Note that although this is entangled, the value conditional on the position is definite. The value conditional on position P it is U, and the value conditional on the position being Q is W.

Next we apply our algorithm that finds the legal moves in each position. It happens that there is a single legal move from P that reaches Q.  We can then update the conditional value of P to get the state:

PW + QW

As the value of the initial position is now determined, the game has been solved.

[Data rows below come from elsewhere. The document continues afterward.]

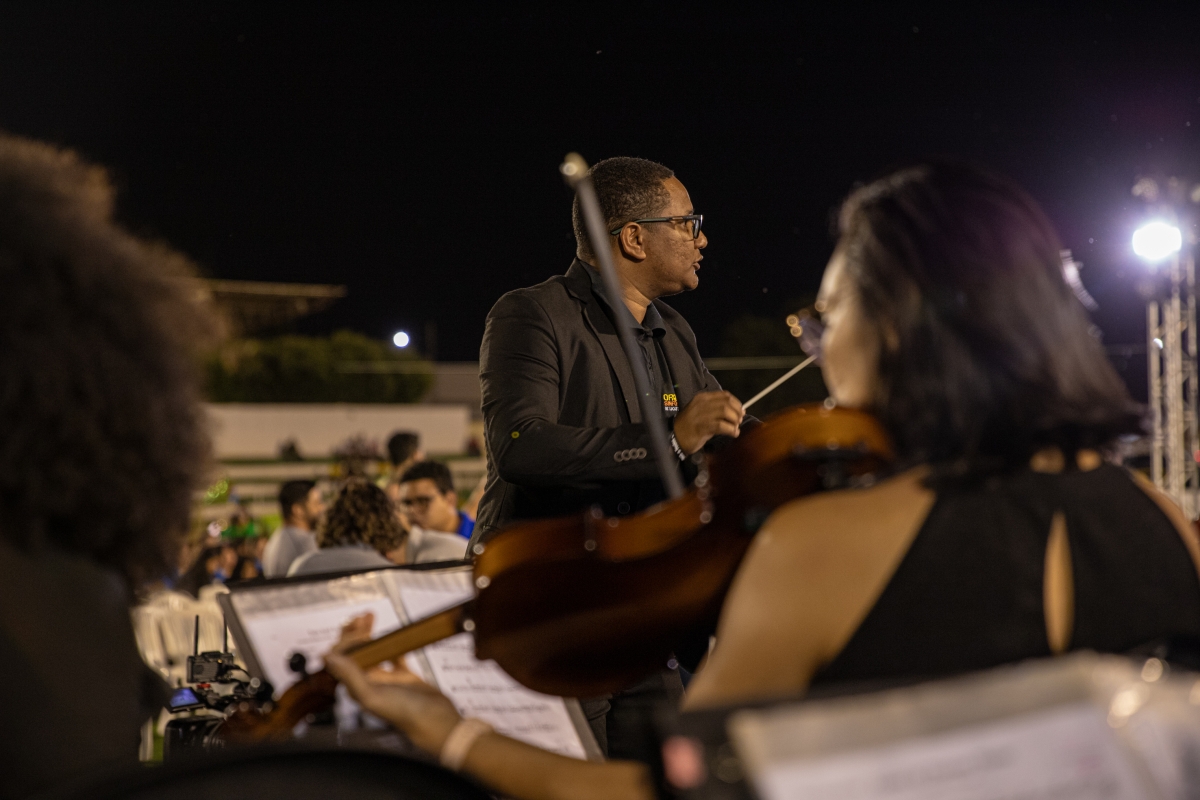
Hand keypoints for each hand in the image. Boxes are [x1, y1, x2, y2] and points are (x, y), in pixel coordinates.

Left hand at [324, 614, 463, 754]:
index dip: (346, 641)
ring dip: (369, 633)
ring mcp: (385, 678)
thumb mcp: (373, 695)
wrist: (436, 721)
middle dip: (354, 632)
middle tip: (362, 616)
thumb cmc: (405, 714)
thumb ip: (350, 675)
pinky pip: (393, 655)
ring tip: (371, 617)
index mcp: (356, 688)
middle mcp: (368, 683)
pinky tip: (393, 636)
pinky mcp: (403, 675)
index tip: (358, 630)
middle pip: (353, 652)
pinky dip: (391, 643)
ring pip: (371, 650)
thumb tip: (328, 657)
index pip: (341, 659)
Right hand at [674, 391, 743, 453]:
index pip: (724, 395)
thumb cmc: (689, 425)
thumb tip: (736, 411)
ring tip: (735, 428)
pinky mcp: (703, 427)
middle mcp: (702, 404)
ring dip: (735, 420)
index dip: (736, 402)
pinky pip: (722, 426)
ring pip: (726, 412)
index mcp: (702, 397)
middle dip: (737, 412)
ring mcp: (702, 415)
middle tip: (739, 420)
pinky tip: (733, 434)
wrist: (675, 437)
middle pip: (727, 403)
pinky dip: (731, 430)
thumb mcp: (700, 411)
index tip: (741, 410)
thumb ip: (715, 408)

Of course most games would require repetition of the inner steps and there would be as many entangled states as there are positions, but the updates are in parallel.

That last sentence is the key, though.  If they solve the destructive read issue, then I will revise my stance... but I don't how they can...doesn't physics preclude it?  Like trying to determine where an electron is fixes it's location, observing the qubits results before the process ends kills the entire results "matrix" (I'm sure there's a different term in quantum computing circles).

I am not sure. The problem likely comes down to the no cloning theorem, so you have to be very careful how you transform the state, containing superimposed information at every stage. I tentatively hypothesise that if you can express it in a way where every step is reversible - i.e. unitary transformations - that would suffice. I have not done that above (rather assumed that it would be possible instead).

Avatar of DuskPikachu

I think the computer should always be able to find the best moves in a position by calculating all the possible responses and so on, but I think it would take a very long time for it to calculate everything.

Correct me if I have missed something though.